Wednesday’s Chaos (1/26/11)
Yesterday was neither the best of days nor the worst of days, but it certainly had my mood bouncing up and down like a two-year-old on a trampoline. The good: a gorgeously warm day; lunch with a friend at the new Indian restaurant in town; delicious Indian-style lemon rice and creamy spinach and peas; a new pink headband; finding my favorite kind of malt powder at a Kroger’s where I don’t usually shop. The bad: losing my hat and gloves some time during or after lunch; not being able to find my lost items anywhere at work; spending most of my evening trying to find the hat and gloves; feeling sad about not taking photos of the beautiful sunset; snagging my new tights on the Velcro from my bag.
But! Eventually finding my beloved hat and gloves at the Kroger customer service counter put a good dent in all that bad. Having a friend who is willing to drive back across town in search of my lost belongings also made me feel better, or at least well-cared-for.
When I finally made it home, I was exhausted and completely frazzled, so I decided to focus on calming myself down. My exhaustion pushed me toward yoga instead of the run I had planned. I had ridden my bike to work, but I didn’t ride it home because of the change in plans when I realized I had lost my warm things. It was sad not riding home yesterday because the weather was perfect, and I wanted to enjoy the evening while pedaling my way to home base.
The yoga, however, was really nice, even though I was a bit too much of a space cadet to follow all the instructions. I did the 20-minute Morning Flow #1 (never mind that it was evening) and loved all the backbends and wheel poses. I’d never done more than one wheel pose in a yoga session, so it was challenging to do it two or three times. I confess that I couldn’t hold the final one, and I have no idea how I was supposed to lift my leg while maintaining the pose. But I do know that I’d like to do this class again. I even downloaded the pose guide; like I said, my spacey frame of mind made it a tricky to do a new yoga class.

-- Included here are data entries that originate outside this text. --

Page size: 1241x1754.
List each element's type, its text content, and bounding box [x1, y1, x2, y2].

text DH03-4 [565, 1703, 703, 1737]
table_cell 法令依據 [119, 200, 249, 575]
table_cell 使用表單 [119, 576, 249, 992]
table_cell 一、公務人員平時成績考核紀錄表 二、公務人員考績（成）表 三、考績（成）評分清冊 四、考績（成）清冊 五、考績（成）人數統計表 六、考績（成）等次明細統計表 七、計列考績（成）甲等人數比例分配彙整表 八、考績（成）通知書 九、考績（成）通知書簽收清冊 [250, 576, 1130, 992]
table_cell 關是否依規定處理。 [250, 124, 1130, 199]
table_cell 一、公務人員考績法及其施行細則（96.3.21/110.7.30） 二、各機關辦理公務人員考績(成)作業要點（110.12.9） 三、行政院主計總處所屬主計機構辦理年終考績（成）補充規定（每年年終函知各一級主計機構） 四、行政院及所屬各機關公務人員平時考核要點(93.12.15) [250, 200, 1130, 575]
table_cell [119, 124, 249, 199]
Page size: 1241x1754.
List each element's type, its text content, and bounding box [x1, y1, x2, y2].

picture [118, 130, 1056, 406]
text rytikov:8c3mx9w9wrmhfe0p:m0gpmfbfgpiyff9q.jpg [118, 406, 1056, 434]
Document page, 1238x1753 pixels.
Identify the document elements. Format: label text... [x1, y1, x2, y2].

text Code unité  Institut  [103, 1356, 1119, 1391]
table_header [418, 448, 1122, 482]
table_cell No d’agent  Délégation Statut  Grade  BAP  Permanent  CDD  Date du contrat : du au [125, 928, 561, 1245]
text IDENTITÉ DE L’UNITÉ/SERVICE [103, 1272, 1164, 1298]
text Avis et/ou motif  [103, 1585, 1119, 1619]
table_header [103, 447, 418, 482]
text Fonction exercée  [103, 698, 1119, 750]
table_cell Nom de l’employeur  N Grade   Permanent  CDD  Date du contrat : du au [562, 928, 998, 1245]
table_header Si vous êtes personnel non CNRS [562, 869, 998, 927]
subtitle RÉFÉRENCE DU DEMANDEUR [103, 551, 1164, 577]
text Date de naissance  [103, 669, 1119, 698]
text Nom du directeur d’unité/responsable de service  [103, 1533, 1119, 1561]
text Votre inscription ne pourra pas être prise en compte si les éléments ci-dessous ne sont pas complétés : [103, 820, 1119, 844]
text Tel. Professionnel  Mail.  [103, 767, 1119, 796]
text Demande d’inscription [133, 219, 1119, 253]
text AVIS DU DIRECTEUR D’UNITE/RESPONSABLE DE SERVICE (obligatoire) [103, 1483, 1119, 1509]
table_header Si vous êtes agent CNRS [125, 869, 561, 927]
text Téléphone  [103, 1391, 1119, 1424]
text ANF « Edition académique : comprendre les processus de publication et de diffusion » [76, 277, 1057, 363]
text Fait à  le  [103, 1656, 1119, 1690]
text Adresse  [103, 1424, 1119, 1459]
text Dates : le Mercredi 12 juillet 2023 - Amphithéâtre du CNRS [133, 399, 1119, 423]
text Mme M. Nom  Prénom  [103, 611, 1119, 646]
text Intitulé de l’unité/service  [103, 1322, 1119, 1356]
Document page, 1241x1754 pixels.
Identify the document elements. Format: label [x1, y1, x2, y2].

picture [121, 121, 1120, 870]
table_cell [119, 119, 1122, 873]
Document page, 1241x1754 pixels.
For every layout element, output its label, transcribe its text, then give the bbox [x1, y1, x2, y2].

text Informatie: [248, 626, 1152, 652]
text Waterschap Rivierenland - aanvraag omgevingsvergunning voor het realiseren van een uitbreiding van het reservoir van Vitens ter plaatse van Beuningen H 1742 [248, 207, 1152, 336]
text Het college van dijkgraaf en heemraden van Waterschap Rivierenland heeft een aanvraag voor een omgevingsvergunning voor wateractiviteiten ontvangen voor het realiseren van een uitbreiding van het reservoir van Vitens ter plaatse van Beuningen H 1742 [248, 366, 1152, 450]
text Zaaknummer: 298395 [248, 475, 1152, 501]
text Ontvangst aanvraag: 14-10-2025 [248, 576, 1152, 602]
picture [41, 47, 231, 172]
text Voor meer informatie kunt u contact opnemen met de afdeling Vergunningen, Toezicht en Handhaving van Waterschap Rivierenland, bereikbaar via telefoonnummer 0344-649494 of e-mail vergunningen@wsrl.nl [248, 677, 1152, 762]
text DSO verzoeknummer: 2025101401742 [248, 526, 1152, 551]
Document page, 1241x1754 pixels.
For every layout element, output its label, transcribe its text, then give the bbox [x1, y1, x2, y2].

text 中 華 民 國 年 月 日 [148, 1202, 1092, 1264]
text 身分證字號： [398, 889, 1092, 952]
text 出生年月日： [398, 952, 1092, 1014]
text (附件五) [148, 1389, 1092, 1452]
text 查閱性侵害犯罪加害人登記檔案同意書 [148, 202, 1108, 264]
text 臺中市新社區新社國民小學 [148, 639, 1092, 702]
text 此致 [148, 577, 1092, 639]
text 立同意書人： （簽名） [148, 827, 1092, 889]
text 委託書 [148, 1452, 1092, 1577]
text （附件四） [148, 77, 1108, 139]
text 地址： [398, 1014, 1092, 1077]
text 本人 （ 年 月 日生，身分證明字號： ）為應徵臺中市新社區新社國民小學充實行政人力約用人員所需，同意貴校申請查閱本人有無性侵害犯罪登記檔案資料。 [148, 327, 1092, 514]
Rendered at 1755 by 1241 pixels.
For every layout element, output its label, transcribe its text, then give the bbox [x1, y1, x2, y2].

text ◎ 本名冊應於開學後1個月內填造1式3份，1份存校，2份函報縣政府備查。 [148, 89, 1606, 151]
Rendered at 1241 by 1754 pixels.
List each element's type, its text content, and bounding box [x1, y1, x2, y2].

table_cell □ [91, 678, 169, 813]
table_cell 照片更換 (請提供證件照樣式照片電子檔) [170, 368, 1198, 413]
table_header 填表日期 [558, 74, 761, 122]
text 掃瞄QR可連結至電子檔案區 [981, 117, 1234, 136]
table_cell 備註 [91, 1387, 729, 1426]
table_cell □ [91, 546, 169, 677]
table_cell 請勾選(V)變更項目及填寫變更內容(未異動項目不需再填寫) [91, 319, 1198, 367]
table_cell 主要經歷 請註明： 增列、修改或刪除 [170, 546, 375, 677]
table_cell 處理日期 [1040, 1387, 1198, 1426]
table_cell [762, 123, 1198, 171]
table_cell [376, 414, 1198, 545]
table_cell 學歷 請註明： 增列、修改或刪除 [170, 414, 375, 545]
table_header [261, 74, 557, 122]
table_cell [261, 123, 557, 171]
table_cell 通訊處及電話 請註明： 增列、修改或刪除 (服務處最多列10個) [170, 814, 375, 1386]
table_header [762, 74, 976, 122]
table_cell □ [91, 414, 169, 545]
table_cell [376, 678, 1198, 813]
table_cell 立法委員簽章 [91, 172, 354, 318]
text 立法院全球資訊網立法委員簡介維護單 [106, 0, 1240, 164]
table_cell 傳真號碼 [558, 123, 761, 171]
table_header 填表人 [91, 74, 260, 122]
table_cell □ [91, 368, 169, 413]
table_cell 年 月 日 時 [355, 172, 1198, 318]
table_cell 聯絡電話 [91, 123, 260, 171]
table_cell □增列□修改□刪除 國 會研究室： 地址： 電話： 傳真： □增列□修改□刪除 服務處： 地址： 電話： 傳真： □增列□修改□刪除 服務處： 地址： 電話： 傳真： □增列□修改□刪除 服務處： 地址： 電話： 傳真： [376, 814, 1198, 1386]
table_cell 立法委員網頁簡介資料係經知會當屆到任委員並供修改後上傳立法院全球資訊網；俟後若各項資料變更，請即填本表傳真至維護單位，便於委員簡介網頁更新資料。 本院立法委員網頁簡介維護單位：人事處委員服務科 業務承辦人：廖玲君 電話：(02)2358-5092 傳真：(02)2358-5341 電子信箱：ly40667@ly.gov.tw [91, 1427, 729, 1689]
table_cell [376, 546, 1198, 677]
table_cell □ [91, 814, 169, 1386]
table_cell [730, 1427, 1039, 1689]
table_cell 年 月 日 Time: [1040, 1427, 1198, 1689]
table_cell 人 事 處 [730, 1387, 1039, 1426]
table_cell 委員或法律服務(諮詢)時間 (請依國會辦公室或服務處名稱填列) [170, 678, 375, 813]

Two other awesome things from yesterday. First, my hair! I decided to try out the headband/bun combination, and I think it worked. With my crazy bun, I dub this look “business in the front, party in the back.” You know, like a mullet, but prettier.
And second was Kate’s funny post about de-lurking. She perfectly described how I feel about blogging. Most of the time, I feel like some deranged narcissist, always writing about myself, blah blah blah. But sometimes I get comments, and I don’t feel so alone with this strange internet hobby of mine. So cheers to de-lurking, and having readers, and being able to learn so much from each other, even though we’ve never met in person. Kate rocks my socks.
* This post’s title is a line from a song I love, “The Trapeze Swinger,” by Iron & Wine. It’s a good reminder that much of life is what you make of it: misery or joy, tears or laughter, disappointment or gratitude. I struggle with this, so it’s good to be reminded to look toward the sunnier parts of life.